The last decade has witnessed even more divergent directions for the critic, who has returned to the early scene that shaped his sensibilities. The Pride of Havana: A History of Cuban Baseball chronicles the sport from the nation’s first amateur leagues in the 1860s to its present centrality and its vexed political relationship to the United States. The book, which won the Dave Moore Award for the Best Baseball Book of 2002, is a rich admixture of social and sports history, explaining, among other things, how baseball assumed national dominance with the rejection of Spanish bullfighting and how Fidel Castro shrewdly associated himself with the sport in order to advance his revolutionary aspirations.

But it is the personal evocation of an earlier time, when childhood and the communal activity of baseball were synonymous, that is most striking about The Pride of Havana. Warm recollection mixed with compassionate analysis also inform González Echevarría’s most recent book, Cuban Fiestas, a discussion of how this elemental cultural event has kept Cuban society together for more than two centuries. Examining the fiesta cubana as portrayed in novels and paintings as well as in his own memory, González Echevarría manages that most difficult task: fusing art, criticism, and memoir into a startlingly original form.
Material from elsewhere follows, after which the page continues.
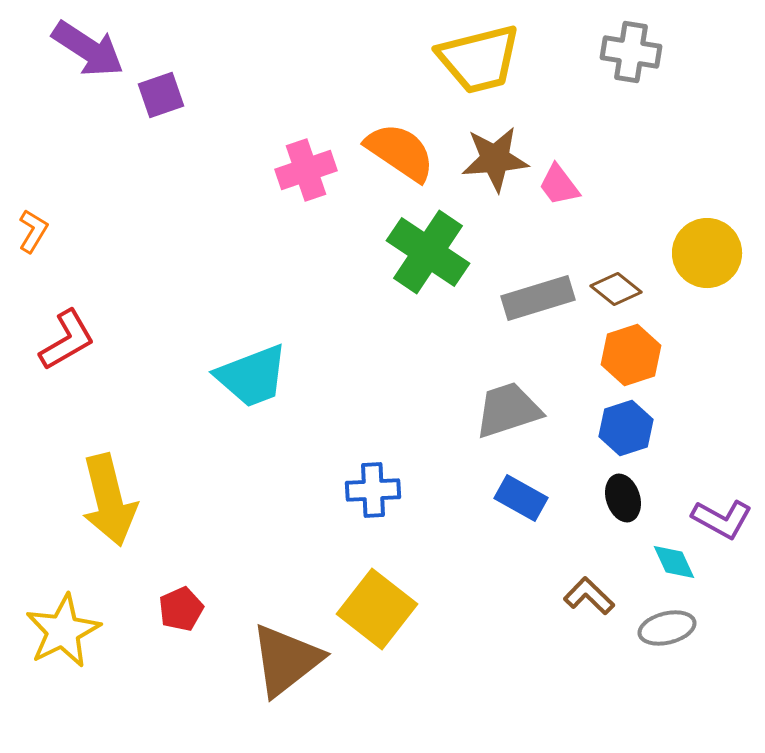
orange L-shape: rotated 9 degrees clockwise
As Harold Bloom has remarked, “Roberto González Echevarría is the leading critic of Hispanic literature—American and Iberian—now living. His synthesis of contemporary critical modes with the classical and romantic traditions of interpretation is original and influential.” Turning his attention to Cuban baseball and the tradition of fiestas, the eminent scholar and member of the American Academy of Arts and Sciences has brought to life for his readers a world they might otherwise never have known.

By Randall Fuller

About the National Humanities Medal

The National Humanities Medal, inaugurated in 1997, honors individuals or groups whose work has deepened the nation's understanding of the humanities and broadened our citizens' engagement with history, literature, languages, philosophy, and other humanities subjects. Up to 12 medals can be awarded each year.